Prosecutors say their evidence shows the defendants are responsible for environmental pollution.

These pollution routes include the spilling of residues, unauthorized extraction of mineral resources, irregular operations with the potential to pollute, damage to public assets and other crimes, prosecutors said in their statement.

Chevron “continues to believe that the complaint is without merit,” the San Ramon, California-based company said in an e-mail, adding that it intended to fight the ruling.

The prosecutors are not trying to reinstate charges against employees of Chevron’s drilling contractor Transocean Ltd , who were named in the original indictment.

From the beginning Chevron has said it took full responsibility for the accident. The defendants face up to three decades in jail if convicted.

The case now returns to the 10th Federal Criminal Court in Rio de Janeiro. That court threw out the case in January 2013 shortly after Chevron agreed to about $150 million in remedial actions and signed an adjustment-of-conduct accord with prosecutors and Brazil’s environment agency over the spill.
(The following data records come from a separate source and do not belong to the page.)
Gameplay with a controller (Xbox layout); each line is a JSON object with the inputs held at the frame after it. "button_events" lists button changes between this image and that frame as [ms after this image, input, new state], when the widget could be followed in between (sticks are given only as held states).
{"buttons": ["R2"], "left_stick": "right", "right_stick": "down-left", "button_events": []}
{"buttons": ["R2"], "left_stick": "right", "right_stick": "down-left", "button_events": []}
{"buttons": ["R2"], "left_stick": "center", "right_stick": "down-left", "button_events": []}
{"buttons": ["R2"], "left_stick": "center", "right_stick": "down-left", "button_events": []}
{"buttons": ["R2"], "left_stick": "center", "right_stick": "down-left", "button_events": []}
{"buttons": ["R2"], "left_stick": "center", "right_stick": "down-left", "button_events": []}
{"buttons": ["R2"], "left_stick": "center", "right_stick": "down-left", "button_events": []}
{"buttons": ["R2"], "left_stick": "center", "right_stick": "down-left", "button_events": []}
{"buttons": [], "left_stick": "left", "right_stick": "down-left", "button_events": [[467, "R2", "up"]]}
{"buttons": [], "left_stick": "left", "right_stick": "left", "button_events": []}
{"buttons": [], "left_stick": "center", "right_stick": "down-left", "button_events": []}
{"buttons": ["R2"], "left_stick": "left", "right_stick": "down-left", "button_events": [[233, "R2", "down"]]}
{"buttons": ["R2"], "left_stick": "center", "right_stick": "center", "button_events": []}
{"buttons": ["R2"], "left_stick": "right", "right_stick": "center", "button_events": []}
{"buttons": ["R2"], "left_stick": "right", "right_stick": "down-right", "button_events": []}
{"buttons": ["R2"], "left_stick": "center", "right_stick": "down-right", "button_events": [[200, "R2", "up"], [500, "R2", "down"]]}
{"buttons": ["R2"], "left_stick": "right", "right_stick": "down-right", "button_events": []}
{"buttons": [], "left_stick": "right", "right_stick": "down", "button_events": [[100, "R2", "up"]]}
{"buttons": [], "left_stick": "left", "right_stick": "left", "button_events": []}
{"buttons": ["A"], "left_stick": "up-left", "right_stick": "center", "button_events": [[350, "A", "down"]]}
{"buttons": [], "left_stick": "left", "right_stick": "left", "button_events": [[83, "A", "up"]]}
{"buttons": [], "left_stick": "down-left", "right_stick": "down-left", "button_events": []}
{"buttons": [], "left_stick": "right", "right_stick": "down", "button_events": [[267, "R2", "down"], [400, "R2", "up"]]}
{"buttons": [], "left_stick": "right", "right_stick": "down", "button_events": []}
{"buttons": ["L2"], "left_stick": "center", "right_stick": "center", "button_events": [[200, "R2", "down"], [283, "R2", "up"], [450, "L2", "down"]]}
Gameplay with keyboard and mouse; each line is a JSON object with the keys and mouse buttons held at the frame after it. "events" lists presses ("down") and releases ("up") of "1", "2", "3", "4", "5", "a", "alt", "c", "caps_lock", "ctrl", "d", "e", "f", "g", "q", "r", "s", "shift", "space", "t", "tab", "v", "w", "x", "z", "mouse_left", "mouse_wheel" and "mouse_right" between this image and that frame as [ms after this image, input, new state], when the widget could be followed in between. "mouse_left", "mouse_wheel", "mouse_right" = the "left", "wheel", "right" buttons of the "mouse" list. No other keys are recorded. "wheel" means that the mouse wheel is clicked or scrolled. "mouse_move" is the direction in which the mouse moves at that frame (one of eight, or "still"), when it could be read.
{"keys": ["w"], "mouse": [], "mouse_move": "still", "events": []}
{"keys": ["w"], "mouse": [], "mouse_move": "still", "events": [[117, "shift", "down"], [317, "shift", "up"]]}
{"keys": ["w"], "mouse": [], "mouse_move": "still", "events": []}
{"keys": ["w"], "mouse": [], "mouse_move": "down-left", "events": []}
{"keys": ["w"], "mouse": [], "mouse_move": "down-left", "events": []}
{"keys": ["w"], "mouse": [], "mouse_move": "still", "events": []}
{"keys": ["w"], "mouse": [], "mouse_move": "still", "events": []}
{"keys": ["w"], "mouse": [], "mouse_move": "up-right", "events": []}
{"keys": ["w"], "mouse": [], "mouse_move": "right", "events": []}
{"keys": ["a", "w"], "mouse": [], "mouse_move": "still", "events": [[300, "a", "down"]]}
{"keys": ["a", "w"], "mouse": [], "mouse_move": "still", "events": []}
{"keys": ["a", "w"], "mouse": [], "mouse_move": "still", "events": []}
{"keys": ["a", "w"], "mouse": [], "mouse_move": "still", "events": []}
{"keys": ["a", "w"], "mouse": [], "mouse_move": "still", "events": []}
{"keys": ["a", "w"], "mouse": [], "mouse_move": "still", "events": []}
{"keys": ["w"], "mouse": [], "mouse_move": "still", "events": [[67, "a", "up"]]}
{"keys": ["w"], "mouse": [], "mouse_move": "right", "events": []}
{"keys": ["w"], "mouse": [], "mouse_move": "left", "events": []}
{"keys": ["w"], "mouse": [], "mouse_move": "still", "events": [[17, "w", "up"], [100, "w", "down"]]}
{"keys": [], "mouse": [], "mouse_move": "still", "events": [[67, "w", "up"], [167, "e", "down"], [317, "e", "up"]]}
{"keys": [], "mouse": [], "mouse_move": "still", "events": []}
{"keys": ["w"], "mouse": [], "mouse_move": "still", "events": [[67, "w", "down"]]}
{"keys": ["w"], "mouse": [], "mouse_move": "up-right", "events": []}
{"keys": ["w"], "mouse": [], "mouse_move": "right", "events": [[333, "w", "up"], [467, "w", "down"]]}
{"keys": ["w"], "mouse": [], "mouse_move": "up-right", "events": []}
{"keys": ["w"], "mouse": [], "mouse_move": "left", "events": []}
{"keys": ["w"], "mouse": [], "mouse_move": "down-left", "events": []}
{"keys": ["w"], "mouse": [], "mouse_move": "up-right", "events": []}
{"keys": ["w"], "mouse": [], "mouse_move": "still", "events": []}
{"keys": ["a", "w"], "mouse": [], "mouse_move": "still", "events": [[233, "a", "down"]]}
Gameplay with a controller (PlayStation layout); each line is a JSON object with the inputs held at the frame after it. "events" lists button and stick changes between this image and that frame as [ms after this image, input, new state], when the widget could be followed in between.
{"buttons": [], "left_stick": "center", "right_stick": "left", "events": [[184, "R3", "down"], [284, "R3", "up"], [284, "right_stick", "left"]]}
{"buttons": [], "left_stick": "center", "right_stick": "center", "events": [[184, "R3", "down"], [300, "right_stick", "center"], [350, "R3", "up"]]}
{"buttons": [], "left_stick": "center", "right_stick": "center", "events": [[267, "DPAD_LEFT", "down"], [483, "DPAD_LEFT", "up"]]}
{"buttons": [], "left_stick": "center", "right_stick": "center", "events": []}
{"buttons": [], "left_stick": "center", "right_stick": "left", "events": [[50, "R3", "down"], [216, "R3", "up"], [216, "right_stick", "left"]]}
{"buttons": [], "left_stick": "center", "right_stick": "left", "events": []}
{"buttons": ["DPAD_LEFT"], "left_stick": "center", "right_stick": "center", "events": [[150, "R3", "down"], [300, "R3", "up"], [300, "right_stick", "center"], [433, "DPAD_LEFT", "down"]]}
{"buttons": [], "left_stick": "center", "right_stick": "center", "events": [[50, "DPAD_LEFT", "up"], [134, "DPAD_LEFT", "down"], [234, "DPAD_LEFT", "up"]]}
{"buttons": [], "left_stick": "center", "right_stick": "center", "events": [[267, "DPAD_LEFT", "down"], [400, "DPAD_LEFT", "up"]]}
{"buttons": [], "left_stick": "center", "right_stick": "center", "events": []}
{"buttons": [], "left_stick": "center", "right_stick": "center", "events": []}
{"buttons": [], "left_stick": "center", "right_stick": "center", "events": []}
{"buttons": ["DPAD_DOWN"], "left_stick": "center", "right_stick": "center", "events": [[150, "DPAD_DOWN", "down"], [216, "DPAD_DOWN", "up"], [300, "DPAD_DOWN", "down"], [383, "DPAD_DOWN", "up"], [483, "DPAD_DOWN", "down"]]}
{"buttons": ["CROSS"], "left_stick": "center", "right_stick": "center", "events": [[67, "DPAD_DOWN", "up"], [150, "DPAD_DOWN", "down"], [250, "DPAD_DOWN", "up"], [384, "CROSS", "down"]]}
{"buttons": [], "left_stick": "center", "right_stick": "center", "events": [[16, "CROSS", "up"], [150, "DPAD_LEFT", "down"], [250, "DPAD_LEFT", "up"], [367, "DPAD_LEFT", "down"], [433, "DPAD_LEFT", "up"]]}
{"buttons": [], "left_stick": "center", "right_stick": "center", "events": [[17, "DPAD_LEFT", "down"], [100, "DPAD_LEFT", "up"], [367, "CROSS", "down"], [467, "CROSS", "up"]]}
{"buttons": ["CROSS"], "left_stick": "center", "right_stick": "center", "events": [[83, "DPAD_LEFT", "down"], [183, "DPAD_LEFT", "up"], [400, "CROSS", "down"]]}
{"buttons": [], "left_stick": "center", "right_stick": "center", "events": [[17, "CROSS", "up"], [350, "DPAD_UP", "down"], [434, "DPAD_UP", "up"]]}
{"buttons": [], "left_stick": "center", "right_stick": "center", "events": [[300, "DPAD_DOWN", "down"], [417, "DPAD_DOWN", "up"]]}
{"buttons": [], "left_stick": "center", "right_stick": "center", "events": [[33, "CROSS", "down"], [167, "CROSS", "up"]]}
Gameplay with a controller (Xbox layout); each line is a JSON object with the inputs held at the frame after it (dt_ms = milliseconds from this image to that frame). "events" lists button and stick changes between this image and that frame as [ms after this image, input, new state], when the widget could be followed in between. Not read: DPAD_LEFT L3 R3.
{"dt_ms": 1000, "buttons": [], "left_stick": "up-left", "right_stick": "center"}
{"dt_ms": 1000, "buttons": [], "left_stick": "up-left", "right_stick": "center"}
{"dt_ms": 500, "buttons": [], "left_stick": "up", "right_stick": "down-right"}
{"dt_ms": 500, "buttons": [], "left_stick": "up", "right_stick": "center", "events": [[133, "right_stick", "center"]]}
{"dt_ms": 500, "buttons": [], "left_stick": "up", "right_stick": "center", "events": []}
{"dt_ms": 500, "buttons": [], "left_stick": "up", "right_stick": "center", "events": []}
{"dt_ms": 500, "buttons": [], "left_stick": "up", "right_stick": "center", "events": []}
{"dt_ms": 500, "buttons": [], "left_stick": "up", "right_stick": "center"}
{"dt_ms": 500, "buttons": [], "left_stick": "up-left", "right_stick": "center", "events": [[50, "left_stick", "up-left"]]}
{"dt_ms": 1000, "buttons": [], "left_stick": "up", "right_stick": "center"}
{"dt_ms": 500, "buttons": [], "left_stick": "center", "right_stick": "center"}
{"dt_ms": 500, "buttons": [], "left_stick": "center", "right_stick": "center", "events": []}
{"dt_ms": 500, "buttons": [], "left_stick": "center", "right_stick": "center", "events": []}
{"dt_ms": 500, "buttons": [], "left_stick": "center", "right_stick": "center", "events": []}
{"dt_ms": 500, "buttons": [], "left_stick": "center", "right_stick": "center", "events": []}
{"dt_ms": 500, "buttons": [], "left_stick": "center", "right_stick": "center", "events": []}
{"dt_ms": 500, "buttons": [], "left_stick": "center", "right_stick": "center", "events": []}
The spill in the Frade field northeast of Rio de Janeiro leaked an estimated 4,600 barrels of oil into the ocean, less than 1 percent of the giant and deadly Deepwater Horizon spill in the Gulf of Mexico in 2010.

The spill that Brazil’s petroleum regulator said had caused no discernible environmental damage, injuries or deaths was also the subject of a controversial civil lawsuit seeking nearly $20 billion in damages. Prosecutors dropped that case in October.

Chevron and its partners in Frade had to stop producing for about a year and a half. Brazilian petroleum regulator ANP fined Chevron for failing to follow drilling plans, but absolved it of negligence.

“We are confident that once all the facts are fully examined, they will demonstrate that the company responded appropriately and responsibly to the incident and that there is no damage to the environment or risk to human health associated with the incident,” Chevron said in the statement.

The ANP agreed on March 31 to let Chevron restart all its production wells at Frade, Chevron said in a statement.

A year ago, the ANP authorized Chevron to start four wells, from which its daily production in February stood at 17,279 barrels of oil and natural gas, about a quarter of 2011 peak output before the spill.

Chevron officials were not immediately available to say how many production wells the company has at Frade.

Chevron is still barred from operating water-injection wells at Frade, which are used to boost reservoir production. The ANP fears such wells may cause oil leaks through seabed fissures.

Chevron owns 52 percent of Frade. Brazil’s state-run Petroleo Brasileiro SA owns 30 percent and Frade Japao, a joint venture between Japanese trading houses Inpex Corp and Sojitz Corp, owns 18 percent.